**Stated exercise**
Copy the records verbatim from the line containing "Can you find" through the end of the records, both ends included, and leave the pictures out of your answer.

**Material shown**
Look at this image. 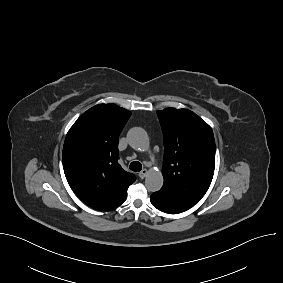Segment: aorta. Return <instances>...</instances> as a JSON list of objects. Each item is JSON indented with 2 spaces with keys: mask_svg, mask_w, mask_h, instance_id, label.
<instances>
[{
  "mask_svg": "<svg viewBox=\"0 0 283 283\" xmlns=\"http://www.w3.org/2000/svg\"><path fill=\"white\" fill-rule=\"evenodd\" d=\"M128 142L131 147L138 150H147L149 148V137L147 132L134 127L127 134ZM163 176L160 171L150 170L145 178V186L151 192H156L163 186Z\"/></svg>",
  "mask_w": 283,
  "mask_h": 283,
  "instance_id": "1",
  "label": "aorta"
}]
</instances>
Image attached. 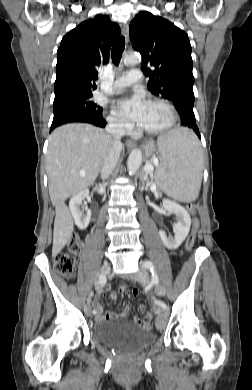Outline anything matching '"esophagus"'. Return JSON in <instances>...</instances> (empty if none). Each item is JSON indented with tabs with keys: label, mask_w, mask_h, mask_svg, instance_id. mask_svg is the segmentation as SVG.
<instances>
[{
	"label": "esophagus",
	"mask_w": 252,
	"mask_h": 390,
	"mask_svg": "<svg viewBox=\"0 0 252 390\" xmlns=\"http://www.w3.org/2000/svg\"><path fill=\"white\" fill-rule=\"evenodd\" d=\"M122 35L124 36L125 41H128V38H129V27H128V24H124L122 26ZM125 144L129 148L135 146V143L132 140H126Z\"/></svg>",
	"instance_id": "esophagus-1"
}]
</instances>
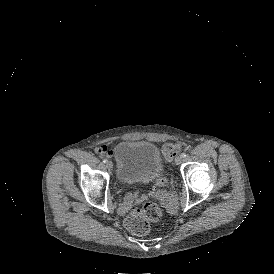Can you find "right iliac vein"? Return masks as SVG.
<instances>
[{"mask_svg":"<svg viewBox=\"0 0 274 274\" xmlns=\"http://www.w3.org/2000/svg\"><path fill=\"white\" fill-rule=\"evenodd\" d=\"M106 167H107L108 169H112V168H113V163H112L111 161H108V162L106 163Z\"/></svg>","mask_w":274,"mask_h":274,"instance_id":"obj_1","label":"right iliac vein"}]
</instances>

**Response**
Can you find "right iliac vein"? Return masks as SVG.
<instances>
[{"mask_svg":"<svg viewBox=\"0 0 274 274\" xmlns=\"http://www.w3.org/2000/svg\"><path fill=\"white\" fill-rule=\"evenodd\" d=\"M106 167H107L108 169H112V168H113V163H112L111 161H108V162L106 163Z\"/></svg>","mask_w":274,"mask_h":274,"instance_id":"obj_1","label":"right iliac vein"}]
</instances>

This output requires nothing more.